SINGAPORE (May 13): The manager of Cromwell European REIT (CEREIT) is declaring a 1.02 Euro cents distribution per unit (DPU) for 1Q19, exceeding the IPO forecast by 5.2% and 6.3% higher over the DPU in the previous corresponding period.
Income available for distribution to unitholders amounted to €22.4 million ($34.3 million), 32.3% above the €16.9 million IPO forecast and 36.9% more than the €16.4 million recorded in 1Q18.
Gross revenue and net property income (NPI) surged 31.7% and 33.8% y-o-y to €40.0 million and €26.4 million respectively. These also represented a 28.7% and 29.6% outperformance compared to their respective IPO forecasts.
The increases were mainly attributable to contributions from 23 properties that were acquired after CEREIT’s listing, with the acquisitions of 22 of them only completed between December 2018 and February 2019.
Simon Garing, CEO of Cromwell EREIT Management, says, “The income uplift attests to the accretion from the recent acquisitions and CEREIT’s enhanced ability to deliver stable and sustainable distribution growth. CEREIT has benefitted from access to the growing Finnish and Polish economies, with the new Finnish office properties contributing a maiden full quarter to earnings and the new Polish assets contributing from February 2019. We also achieved better leasing outcomes for the light industrial / logistics assets in France and the Netherlands.”
During the quarter, the manager signed 53 new leases spanning 25,043 sqm.
As at March 31, CEREIT’s portfolio has a 90.2% occupancy rate and a 4.7-year weighted average lease expiry (WALE) profile.
CEREIT’s aggregate leverage rose from 33.0% as at Dec 31 2018 to 37.0% as at end March, largely due to loans drawn to partially finance CEREIT’s recent acquisitions.
Over the same period, CEREIT’s interest coverage ratio5 has risen from 8.9 times to 9.2 times.

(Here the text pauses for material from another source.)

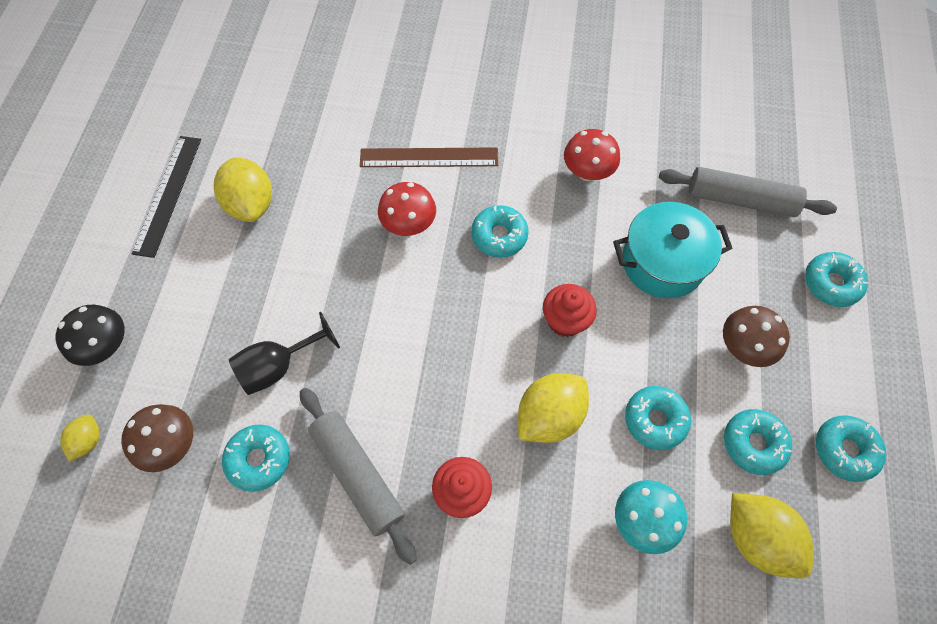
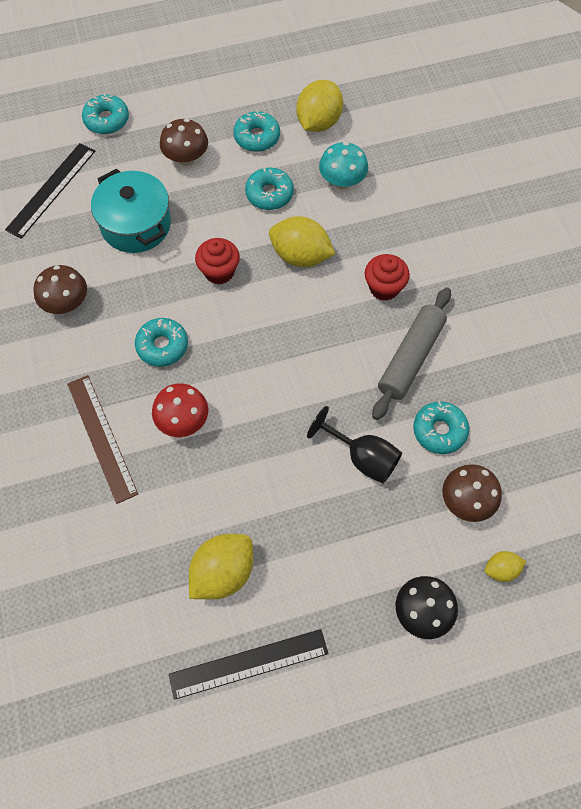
camera: 115 degrees left, 0 degrees up
red mushroom [564,129,620,181] -> brown mushroom [33,265,87,314]
grey rolling pin [659,167,837,217] -> black ruler [5,143,95,239]
turquoise donut [816,415,886,482] -> none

Following the manager’s execution of additional hedging instruments in February 2019 to mitigate exposure to market volatility, the REIT’s debt is now 86.0% hedged as at March 31, up from 71.2% as at Dec 31 2018; and its borrowings have a 2.7-year weighted average term to maturity. The manager is in advanced stages of refinancing the November 2020 debt to take advantage of attractive bond yields.
In its outlook statement, Cromwell EREIT Management says the Eurozone is expected to see GDP growth of 1.3% in 2019, as economic activity stabilises. Most European economies look poised to withstand headwinds due to tightening labour markets and with real wage growth boosting consumer spending. Contained inflation and low interest rates should provide some relief as well.
Garing adds, “Looking ahead, I am confident that CEREIT is well-positioned to take advantage of accretive acquisition opportunities in Europe with attractive yield / debt spreads, while divesting non-core assets.”
Units in Cromwell European REIT closed 1 cent higher on Friday at 50 Euro cents.